Methods: Nine patients undergoing microsurgical VS resection were prospectively enrolled. At the completion of tumor dissection, a bipolar stimulating electrode was applied to the cochlear nerve at the porus acusticus of the IAC to obtain eABR recordings. An eABR response was defined as a repeatable waveform of any amplitude across three trials at the same latency. Patients with an eABR response to stimulation of the cochlear nerve at the IAC porus (“responders”) were compared to those without a response. eABR outcomes were correlated with auditory outcomes collected at cochlear implant activation and longitudinally over a 1-year post-operative period, including patient-reported Cochlear Implant Quality of Life (CIQOL) scores. Mann-Whitney U tests were used to correlate eABR outcomes with continuous measures, while Fisher’s exact tests were used for categorical measures. Point-biserial correlation was used to assess the relationship between CIQOL and eABR scores.

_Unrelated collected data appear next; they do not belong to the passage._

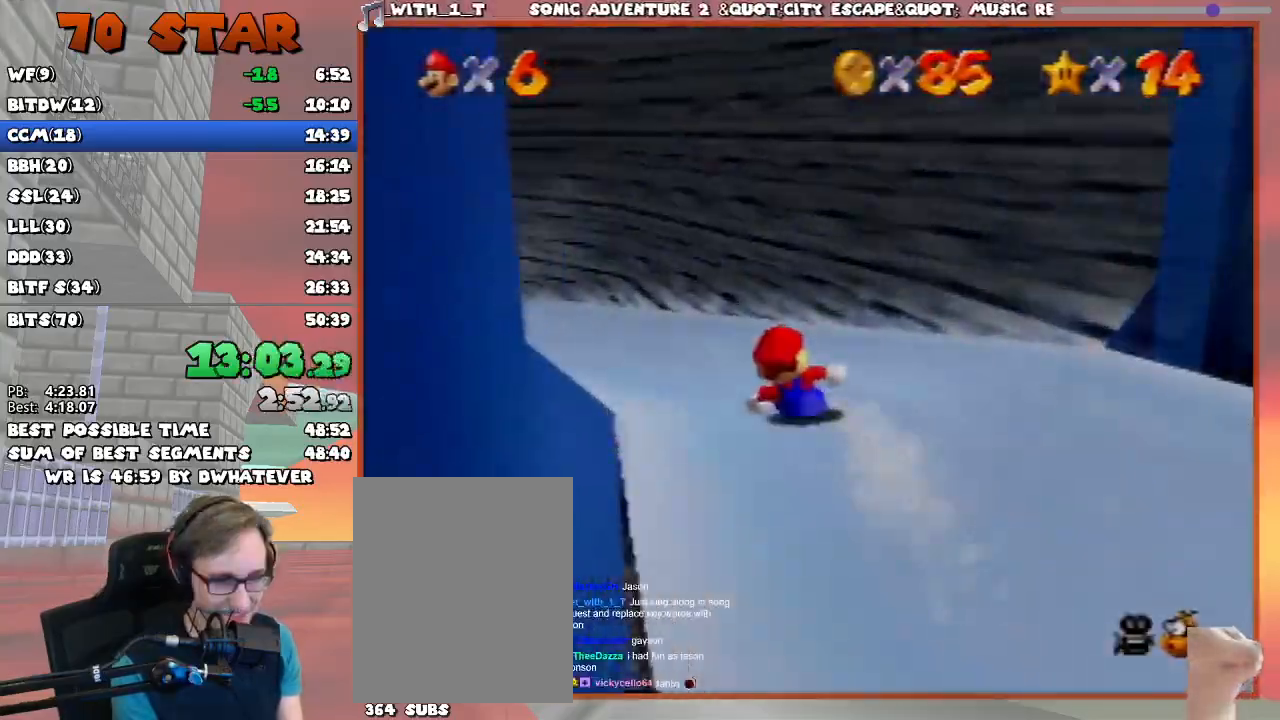
{"buttons": [], "left_stick": "up", "button_events": []}
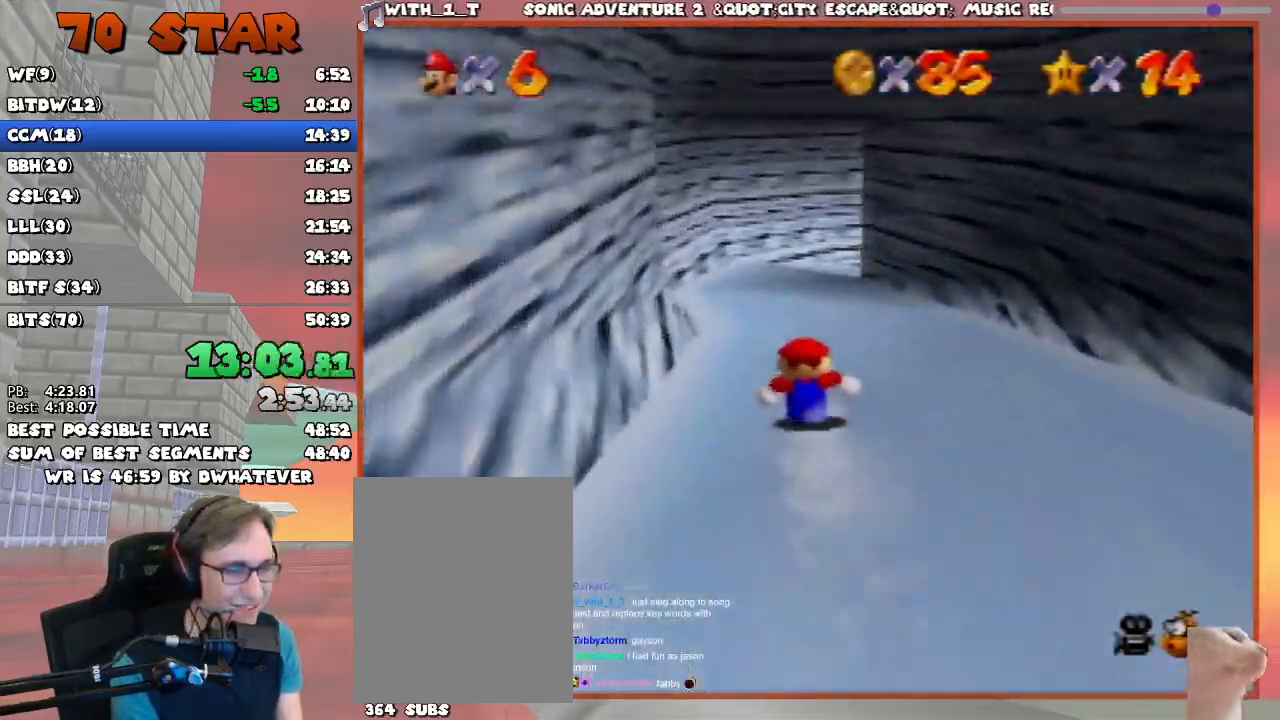
{"buttons": [], "left_stick": "up-right", "button_events": []}
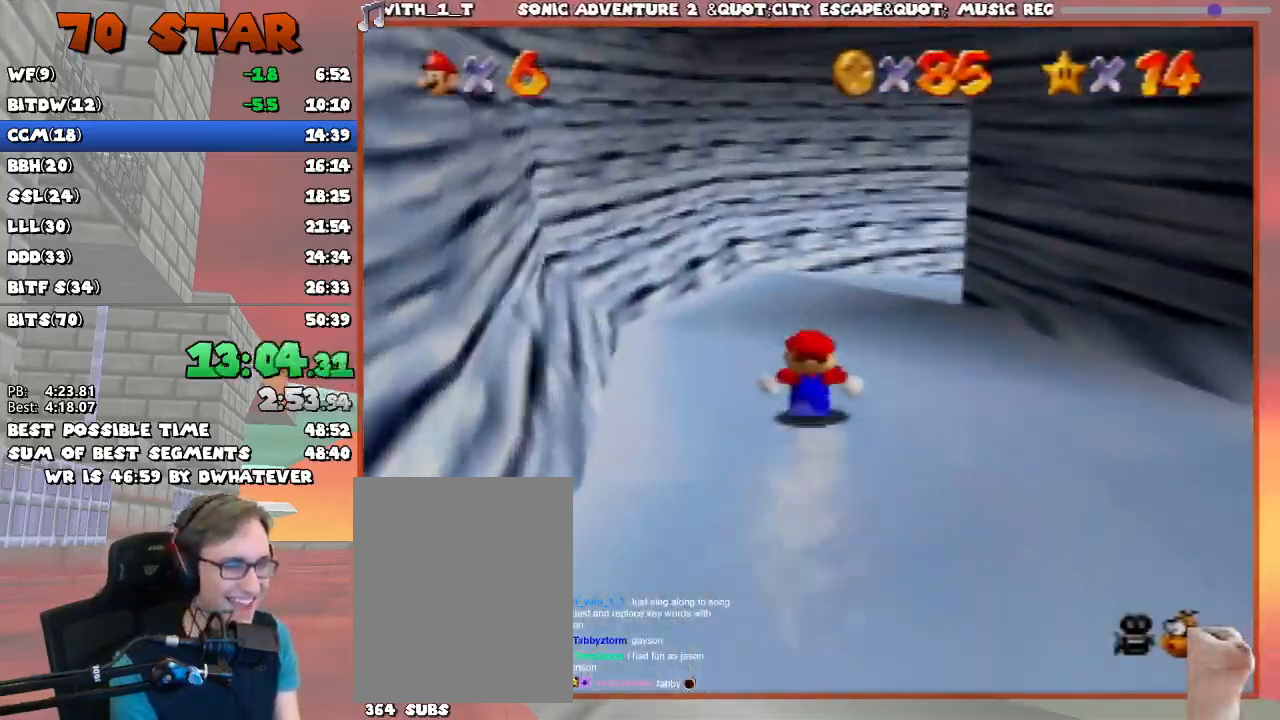
{"buttons": [], "left_stick": "right", "button_events": []}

Results: At the time of analysis, 9 participants with complete data were included (mean linear tumor dimension 11.3mm, range 3-20 mm). All patients with IAC eABR responses (3/3) demonstrated sound awareness at CI activation, compared to only half without eABR responses (3/6), however, this relationship did not reach statistical significance (p=0.46). Responders achieved higher open-set CNC scores, including median word recognition score of 43% versus 25% among non-responders (p=0.359), and phoneme recognition of 44% compared with 0% (p=0.107). The first four participants to complete one-year follow-up demonstrated differences in CIQOL-10 global scores, with responders scoring 44 and 38, and non-responders scoring 38 and 35. A strong correlation was observed between the presence of a distal/IAC eABR response and CIQOL-10 scores (point biserial r=0.69), though this did not reach statistical significance (p = 0.35), likely due to the small sample size.

Conclusion: Intraoperative eABR may uniquely allow for timely interrogation of cochlear nerve integrity and serve as a predictive mechanism for auditory outcomes in patients undergoing cochlear implantation concurrent with microsurgical resection for VS. Presence of eABR responses in response to auditory nerve stimulation at the IAC is a promising electrophysiologic marker of postoperative cochlear implant speech perception ability. The addition of one-year CIQOL data provides evidence linking intraoperative electrophysiologic findings to longer-term patient-reported quality-of-life improvements, extending prior preliminary observations.